Messung der Kräfte und Momente im Hüftgelenk

Anhand von Messungen an zehn Personen wird ein Belastungsprofil mittlerer und maximaler Gelenkbelastungen bei häufig vorkommenden Aktivitäten erstellt. Außerdem wird untersucht, ob instabiles Gehen zu extrem hohen Belastungen führen kann. Dies wird realistischere mechanische Tests und verbesserte Verankerungstechniken für neue Hüftimplantate erlauben als bisher. Patienten mit Arthrose, noch nicht voll belastbaren Frakturen und frisch implantierten, zementfreien Implantaten können Hinweise auf hoch belastende und daher zu meidende Aktivitäten gegeben werden.
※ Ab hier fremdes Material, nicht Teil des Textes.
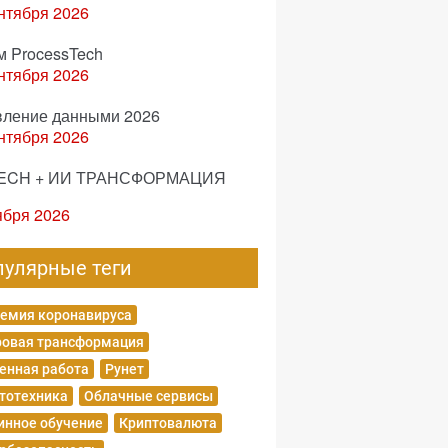
нтября 2026
м ProcessTech
нтября 2026
вление данными 2026
нтября 2026
ECH + ИИ ТРАНСФОРМАЦИЯ
ября 2026
пулярные теги
емия коронавируса
овая трансформация
енная работа
Рунет
тотехника
Облачные сервисы
нное обучение
Криптовалюта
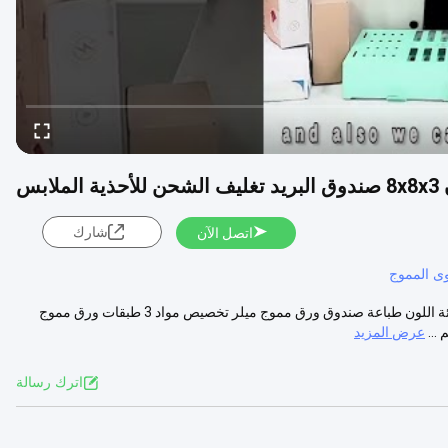
ابس
شارك
اتصل الآن
وى المموج
أحذية الملابس الشحن التعبئة والتغليف صندوق من الورق المقوى صديقة للبيئة اللون طباعة صندوق ورق مموج ميلر تخصيص مواد 3 طبقات ورق مموج
عرض المزيد
اترك رسالة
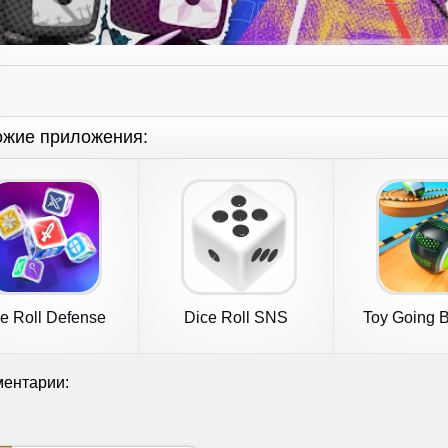
ожие приложения:
e Roll Defense
Dice Roll SNS
Toy Going B
ентарии:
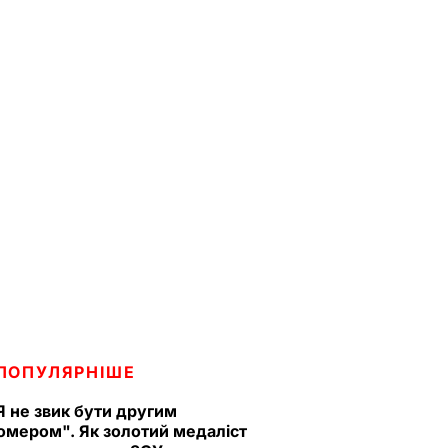
ПОПУЛЯРНІШЕ
Я не звик бути другим
омером". Як золотий медаліст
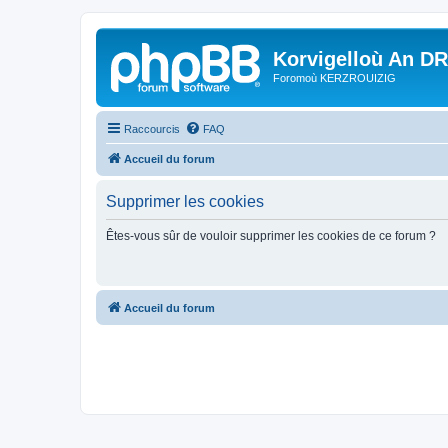
Korvigelloù An D
Foromoù KERZROUIZIG
Raccourcis
FAQ
Accueil du forum
Supprimer les cookies
Êtes-vous sûr de vouloir supprimer les cookies de ce forum ?
Accueil du forum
Die Wirksamkeit orthopädischer Hilfsmittel und physiotherapeutischer Konzepte kann überprüft werden. Durch die erstmals mögliche Messung der Reibung im Gelenk werden realistischere Verschleißuntersuchungen und eine Verbesserung des Verschleißverhaltens der Implantate ermöglicht. Mit Hilfe von synchronen Gelenkbelastungen und Bewegungsdaten können Computersimulationen so verbessert werden, dass die Belastungen aller Strukturen im Beinskelett mit guter Genauigkeit berechnet werden können.

Die Belastungen und zugehörigen Bewegungsdaten werden so aufbereitet, dass sie in der Datenbank OrthoLoad.com allgemein zugänglich sind. Dies wird es vielen anderen Forschergruppen erlauben, die in vivo exakt gemessenen Daten für eigene Fragestellungen als "gold standard" zu verwenden.